‘High On Life’ preview: slapstick (s)laughter

'High On Life' is a tongue-in-cheek joy that doesn't sacrifice thrills for laughs

There’s a moment in High On Life where you’re goaded into killing an alien child. If you try to shoot, your gun – voiced by Rick And Morty created Justin Roiland – won’t let you. If you fire again, the gun outright says it won’t shoot a kid. And yet, a third squeeze of the trigger will crumple the kid with a blast of green energy. Oops. “I didn’t think we’d be allowed to kill him,” exclaims your gun. “Killing children in games isn’t always allowed, but he’s dead! There goes our E for Everybody rating!”

Welcome to High On Life. A chaotic first-person shooter from Roiland’s Squanch Games, there is little this sci-fi romp is willing to take seriously – not even itself. During the hands-on – which followed the hunt for a vicious alien criminal to claim a bounty – you’ll kill low-level gang members who claim to be the strongest enemy in the game, and be challenged to an “any per cent knife-only run” by a foul-mouthed knife. Not everyone clicked with High On Life‘s punchline-laden trailer, but the comedy feels right at home when you’re knee-deep in green alien blood and dodging fiery purple plasma shots.

High On Life. Credit: Squanch Games.
High On Life. Credit: Squanch Games.

Another thing the trailer fails to capture is just how exciting High On Life is to jump into. Blasting through the colourful Slums feels like a setpiece plucked from the silliest action film, and with a constant stream of enemies, it’s kill or be killed. Landing a headshot will cause heads to pop off with cartoonish flare, and several mechanics encourage you to style on your opponents. An alternate shot from your gun, which sends enemies flying upward, will plunge everything into slow-motion as you line up your shot for maximum carnage. Once you’ve got someone in the air, shooting them will bounce them even higher, allowing you to juggle them for style points. High On Life‘s facetious tone allows it to pull off anything that would be considered over-the-top in other big-budget shooters, and the result is a brilliant fun-first thrill.

The Slums were also adorned with handy floating hooks which can be used with your knife/grappling hook to swing across the level’s rickety platforms and toxic green rivers, turning you into a bullet-spewing Spider-Man. High On Life keeps you in perpetual motion, and by the time you approach your bounty, even Roiland’s meek gun is starting to power trip on the bloodshed.

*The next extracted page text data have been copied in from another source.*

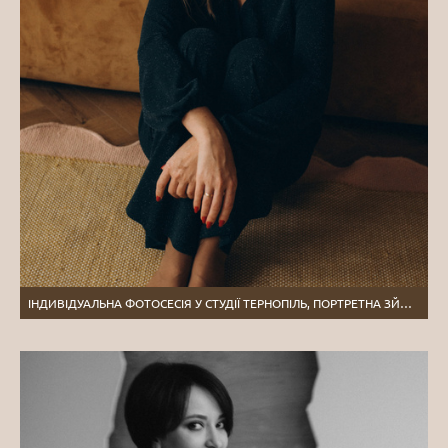
ІНДИВІДУАЛЬНА ФОТОСЕСІЯ У СТУДІЇ ТЕРНОПІЛЬ, ПОРТРЕТНА ЗЙОМКА ТЕРНОПІЛЬ, ПОРТРЕТНИЙ ФОТОГРАФ ЛЬВІВ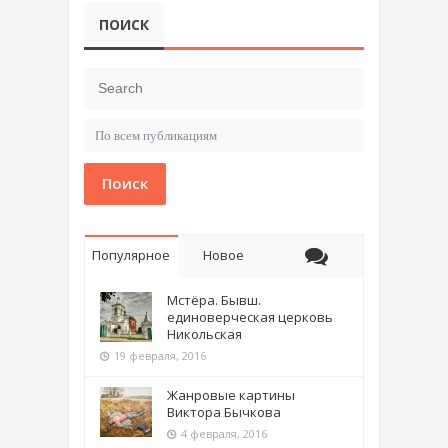
ПОИСК
Поиск
Популярное
Новое
Мстёра. Бывш.
единоверческая церковь
Никольская
19 февраля, 2016
Жанровые картины
Виктора Бычкова
4 февраля, 2016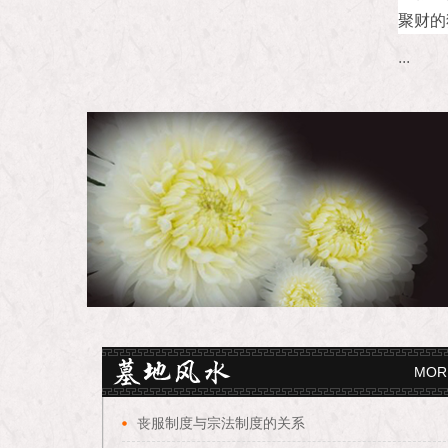
聚财的
...
MOR
丧服制度与宗法制度的关系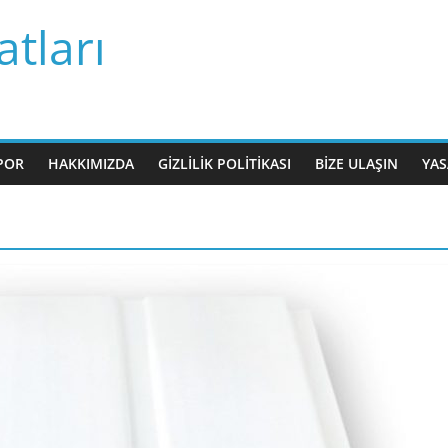
tları
POR
HAKKIMIZDA
GIZLILIK POLITIKASI
BIZE ULAŞIN
YAS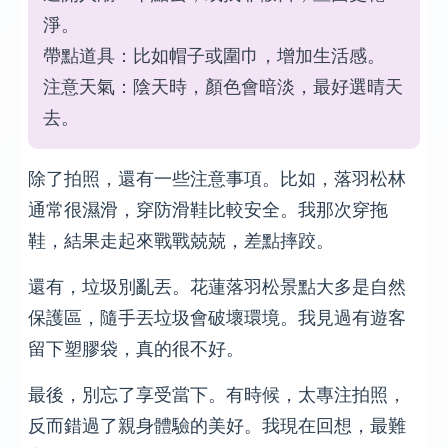
淨。
帶點道具：比如帽子或圍巾，增加生活感。
注意天氣：陰天時，顏色會暗淡，最好選晴天
去。
除了拍照，還有一些注意事項。比如，落羽松林
通常很濕滑，穿防滑鞋比較安全。我那次穿拖
鞋，結果走起來戰戰兢兢，差點摔跤。
還有，垃圾別亂丟。花蓮落羽松景點大多是自然
保護區，隨手丟垃圾會破壞環境。我見過有遊客
留下塑膠袋，真的很不好。
最後，別忘了享受當下。有時候，太專注拍照，
反而錯過了親身體驗的美好。我現在回想，最難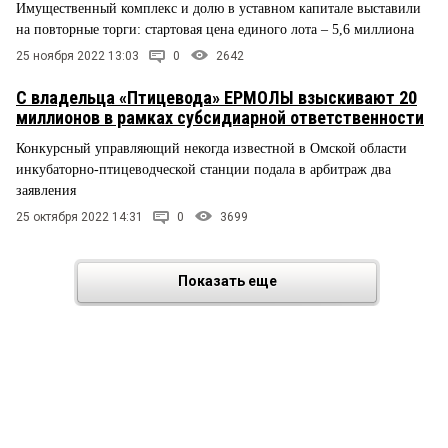
Имущественный комплекс и долю в уставном капитале выставили
на повторные торги: стартовая цена единого лота – 5,6 миллиона
25 ноября 2022 13:03
0
2642
С владельца «Птицевода» ЕРМОЛЫ взыскивают 20
миллионов в рамках субсидиарной ответственности
Конкурсный управляющий некогда известной в Омской области
инкубаторно-птицеводческой станции подала в арбитраж два
заявления
25 октября 2022 14:31
0
3699
Показать еще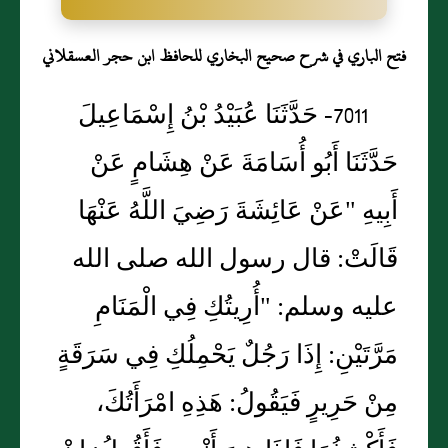
فتح الباري في شرح صحيح البخاري للحافظ ابن حجر العسقلاني
7011- حَدَّثَنَا عُبَيْدُ بْنُ إِسْمَاعِيلَ
حَدَّثَنَا أَبُو أُسَامَةَ عَنْ هِشَامٍ عَنْ
أَبِيهِ "عَنْ عَائِشَةَ رَضِيَ اللَّهُ عَنْهَا
قَالَتْ: قال رسول الله صلى الله
عليه وسلم: "أُرِيتُكِ فِي الْمَنَامِ
مَرَّتَيْنِ: إِذَا رَجُلٌ يَحْمِلُكِ فِي سَرَقَةٍ
مِنْ حَرِيرٍ فَيَقُولُ: هَذِهِ امْرَأَتُكَ،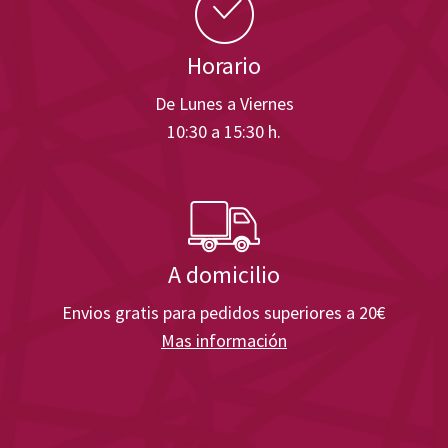
Horario
De Lunes a Viernes
10:30 a 15:30 h.
A domicilio
Envios gratis para pedidos superiores a 20€
Mas información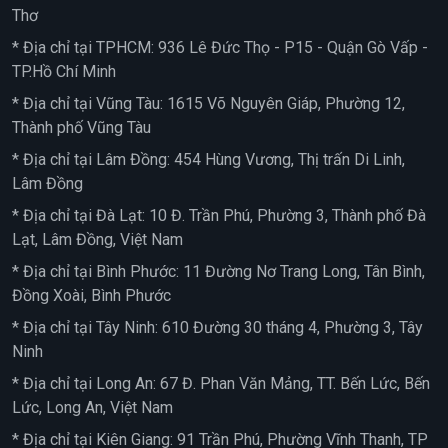
Thơ
* Địa chỉ tại TPHCM: 936 Lê Đức Thọ - P15 - Quận Gò Vấp -
TP.Hồ Chí Minh
* Địa chỉ tại Vũng Tàu: 1615 Võ Nguyên Giáp, Phường 12,
Thành phố Vũng Tàu
* Địa chỉ tại Lâm Đồng: 454 Hùng Vương, Thị trấn Di Linh,
Lâm Đồng
* Địa chỉ tại Đà Lạt: 10 Đ. Trần Phú, Phường 3, Thành phố Đà
Lạt, Lâm Đồng, Việt Nam
* Địa chỉ tại Bình Phước: 11 Đường Nơ Trang Long, Tân Bình,
Đồng Xoài, Bình Phước
* Địa chỉ tại Tây Ninh: 610 Đường 30 tháng 4, Phường 3, Tây
Ninh
* Địa chỉ tại Long An: 67 Đ. Phan Văn Mảng, TT. Bến Lức, Bến
Lức, Long An, Việt Nam
* Địa chỉ tại Kiên Giang: 91 Trần Phú, Phường Vĩnh Thanh, TP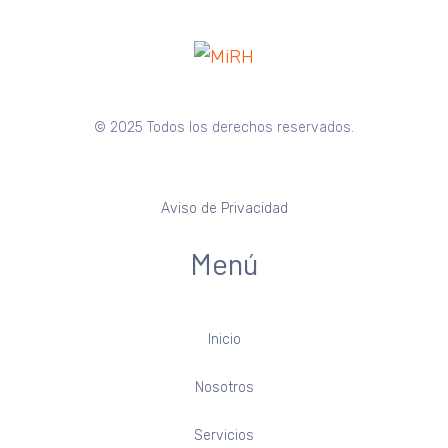
© 2025 Todos los derechos reservados.
Aviso de Privacidad
Menú
Inicio
Nosotros
Servicios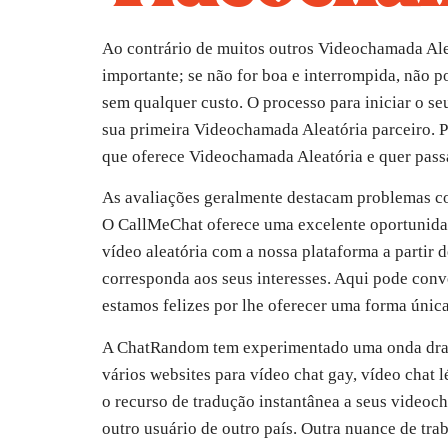
Ao contrário de muitos outros Videochamada Alea
importante; se não for boa e interrompida, não 
sem qualquer custo. O processo para iniciar o se
sua primeira Videochamada Aleatória parceiro. Pa
que oferece Videochamada Aleatória e quer pass
As avaliações geralmente destacam problemas comun
O CallMeChat oferece uma excelente oportunida
vídeo aleatória com a nossa plataforma a partir 
corresponda aos seus interesses. Aqui pode conv
estamos felizes por lhe oferecer uma forma única
A ChatRandom tem experimentado uma onda dramát
vários websites para vídeo chat gay, vídeo chat 
o recurso de tradução instantânea a seus videoc
outro usuário de outro país. Outra nuance de tra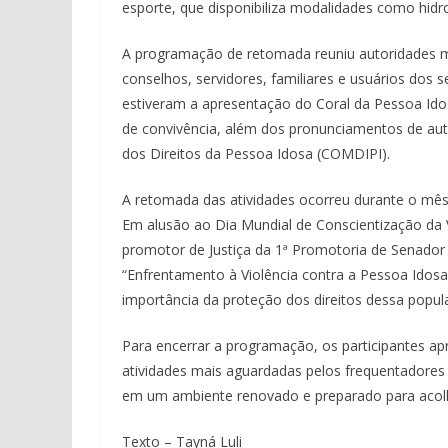
esporte, que disponibiliza modalidades como hidr
A programação de retomada reuniu autoridades mun
conselhos, servidores, familiares e usuários dos s
estiveram a apresentação do Coral da Pessoa Ido
de convivência, além dos pronunciamentos de aut
dos Direitos da Pessoa Idosa (COMDIPI).
A retomada das atividades ocorreu durante o mês 
Em alusão ao Dia Mundial de Conscientização da V
promotor de Justiça da 1ª Promotoria de Senador 
“Enfrentamento à Violência contra a Pessoa Idosa
importância da proteção dos direitos dessa popul
Para encerrar a programação, os participantes ap
atividades mais aguardadas pelos frequentadores
em um ambiente renovado e preparado para acol
Texto – Tayná Luli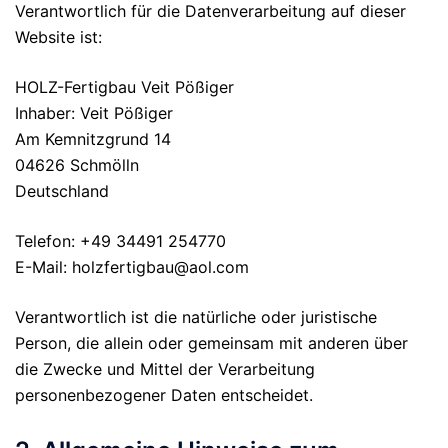
Verantwortlich für die Datenverarbeitung auf dieser
Website ist:
HOLZ-Fertigbau Veit Pößiger
Inhaber: Veit Pößiger
Am Kemnitzgrund 14
04626 Schmölln
Deutschland
Telefon: +49 34491 254770
E-Mail: holzfertigbau@aol.com
Verantwortlich ist die natürliche oder juristische
Person, die allein oder gemeinsam mit anderen über
die Zwecke und Mittel der Verarbeitung
personenbezogener Daten entscheidet.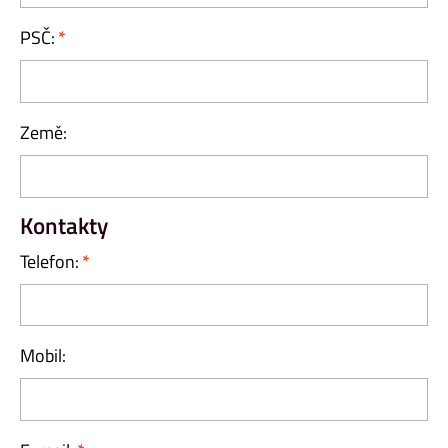
PSČ:
Země:
Kontakty
Telefon:
Mobil: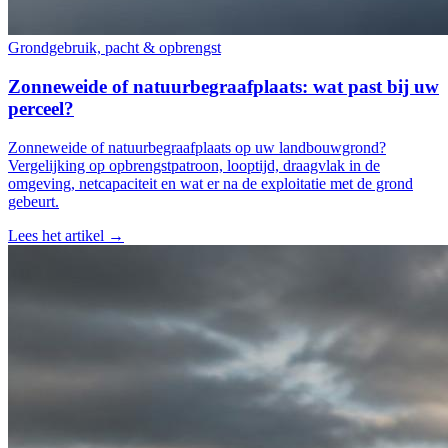
Grondgebruik, pacht & opbrengst
Zonneweide of natuurbegraafplaats: wat past bij uw
perceel?
Zonneweide of natuurbegraafplaats op uw landbouwgrond?
Vergelijking op opbrengstpatroon, looptijd, draagvlak in de
omgeving, netcapaciteit en wat er na de exploitatie met de grond
gebeurt.
Lees het artikel →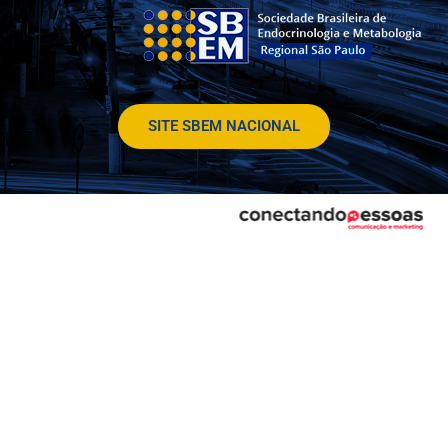
SITE SBEM NACIONAL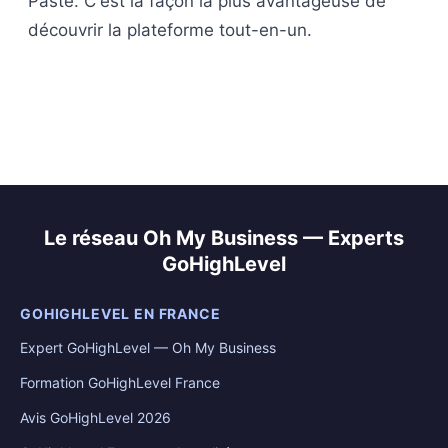
Paste. C'est la façon la plus avantageuse de
découvrir la plateforme tout-en-un.
Le réseau Oh My Business — Experts
GoHighLevel
GOHIGHLEVEL EN FRANCE
Expert GoHighLevel — Oh My Business
Formation GoHighLevel France
Avis GoHighLevel 2026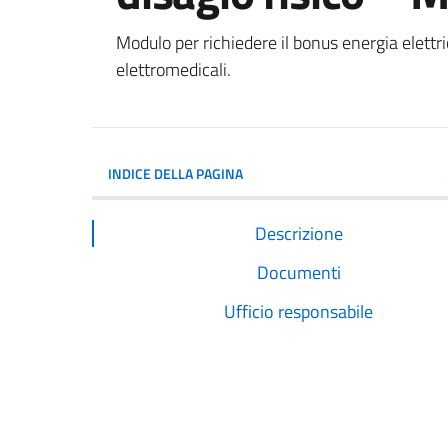
Dettagli del documento
Modulo per richiedere il bonus energia elettri
elettromedicali.
INDICE DELLA PAGINA
Descrizione
Documenti
Ufficio responsabile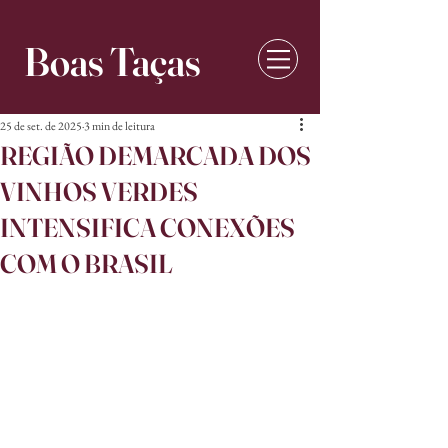
Boas Taças
25 de set. de 2025
3 min de leitura
REGIÃO DEMARCADA DOS
VINHOS VERDES
INTENSIFICA CONEXÕES
COM O BRASIL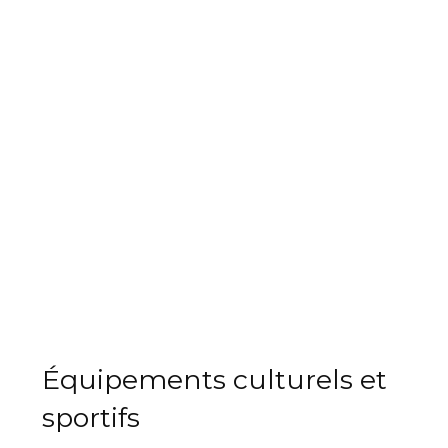
Équipements culturels et
sportifs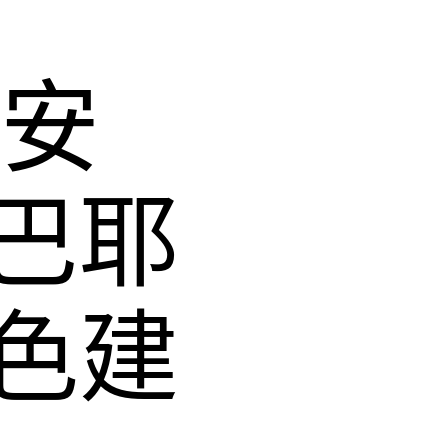
策安
巴耶
色建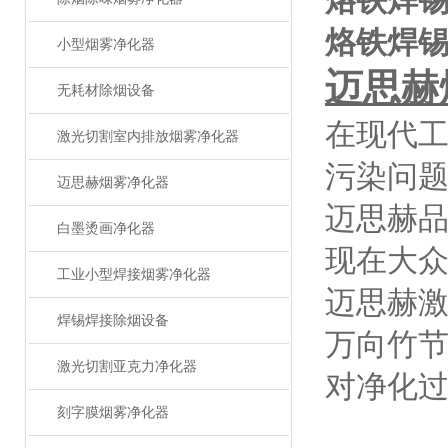
烙铁焊
烙铁焊
小型烟雾净化器
迈思赫
无耗材除烟设备
在现代
激光切割室内排放烟雾净化器
污染问
迈思赫烟雾净化器
迈思赫
白墨烫画净化器
现在大
工业小型焊接烟雾净化器
迈思赫
焊锡焊接除烟设备
万向竹
激光切割亚克力净化器
对净化
刻字膜烟雾净化器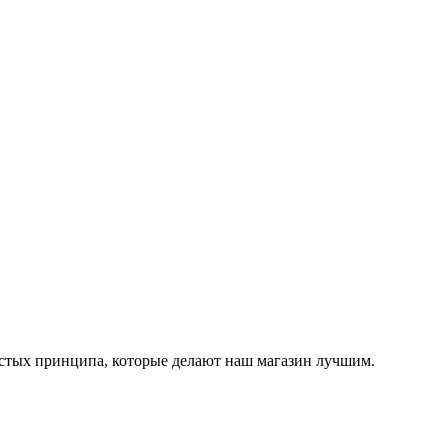
остых принципа, которые делают наш магазин лучшим.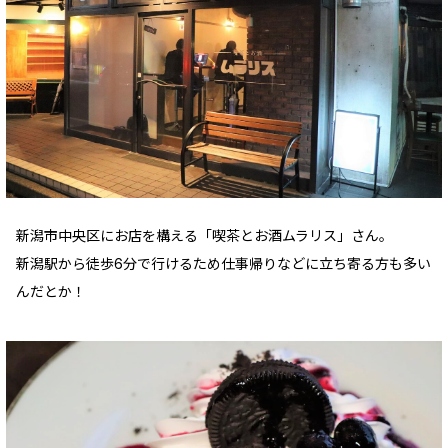
新潟市中央区にお店を構える「喫茶とお酒ムラリス」さん。
新潟駅から徒歩6分で行けるため仕事帰りなどに立ち寄る方も多い
んだとか！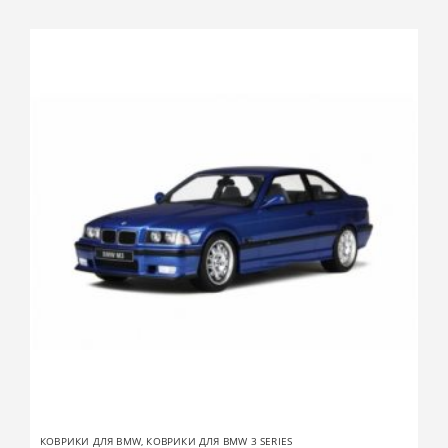
КОВРИКИ ДЛЯ BMW
,
КОВРИКИ ДЛЯ BMW 3 SERIES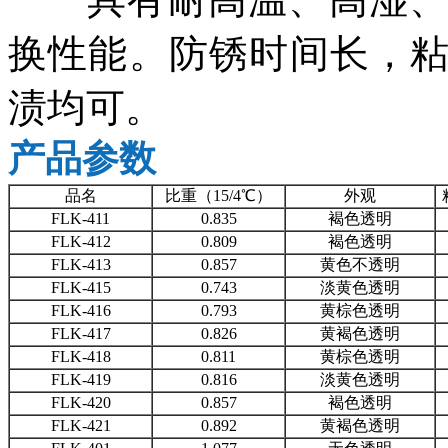
换性能。防锈时间长，
渍均可。
产品参数
品名
比重（15/4℃）
外观
FLK-411
0.835
褐色透明
FLK-412
0.809
褐色透明
FLK-413
0.857
黄色不透明
FLK-415
0.743
淡黄色透明
FLK-416
0.793
黄棕色透明
FLK-417
0.826
黄褐色透明
FLK-418
0.811
黄棕色透明
FLK-419
0.816
淡黄色透明
FLK-420
0.857
褐色透明
FLK-421
0.892
黄褐色透明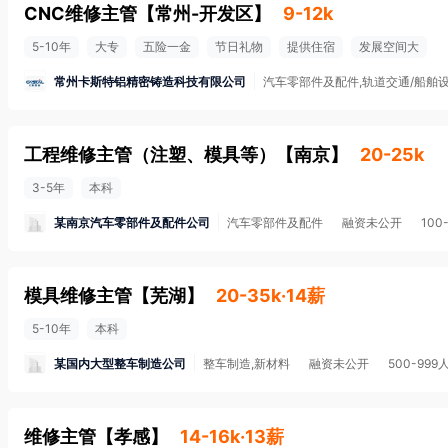
CNC维修主管
【
常州-开发区
】
9-12k
5-10年
大专
五险一金
节日礼物
提供住宿
发展空间大
常州卡斯特铝精密铸造科技有限公司
汽车零部件及配件,轨道交通/船舶设
工程维修主管（注塑、模具等）
【
南京
】
20-25k
3-5年
本科
某南京汽车零部件及配件公司
汽车零部件及配件
融资未公开
100
模具维修主管
【
芜湖
】
20-35k·14薪
5-10年
本科
某国内大型整车制造公司
整车制造,新材料
融资未公开
500-999
维修主管
【
孝感
】
14-16k·13薪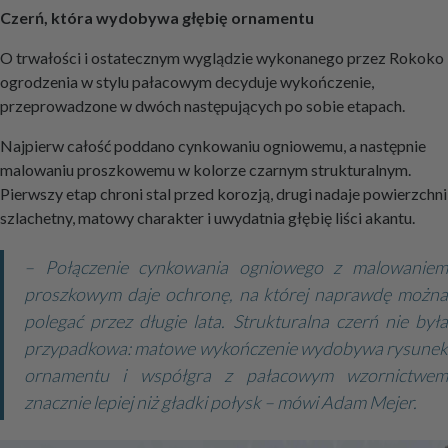
Czerń, która wydobywa głębię ornamentu
O trwałości i ostatecznym wyglądzie wykonanego przez Rokoko
ogrodzenia w stylu pałacowym decyduje wykończenie,
przeprowadzone w dwóch następujących po sobie etapach.
Najpierw całość poddano cynkowaniu ogniowemu, a następnie
malowaniu proszkowemu w kolorze czarnym strukturalnym.
Pierwszy etap chroni stal przed korozją, drugi nadaje powierzchni
szlachetny, matowy charakter i uwydatnia głębię liści akantu.
– Połączenie cynkowania ogniowego z malowaniem
proszkowym daje ochronę, na której naprawdę można
polegać przez długie lata. Strukturalna czerń nie była
przypadkowa: matowe wykończenie wydobywa rysunek
ornamentu i współgra z pałacowym wzornictwem
znacznie lepiej niż gładki połysk – mówi Adam Mejer.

High On Life. Credit: Squanch Games.
High On Life. Credit: Squanch Games.

However, some parts of High On Life stumble. Indulging Knifey in a melee kill frequently locks you into the same repetitive execution cutscene, and similarly repetitive was the demo’s finale boss fight. The angry alien bounty you’re after is a tedious bullet sponge, with multiple stages that last for a little too long. The result is that it feels like an MMO raid boss, at odds with the rest of High On Life‘s fast-paced thrills.

Though High On Life took a knock in the last five minutes of the hands-on, an underwhelming boss fight is by no means a death sentence for what is otherwise a zany joy ride. From the outset, High On Life looks like a conveyor belt for endless punchlines – but when you’re hands-on and blasting shot after shot of plasma, the game’s true value shines.

High On Life launches on December 13 for Xbox One, Xbox Series X|S, and PC.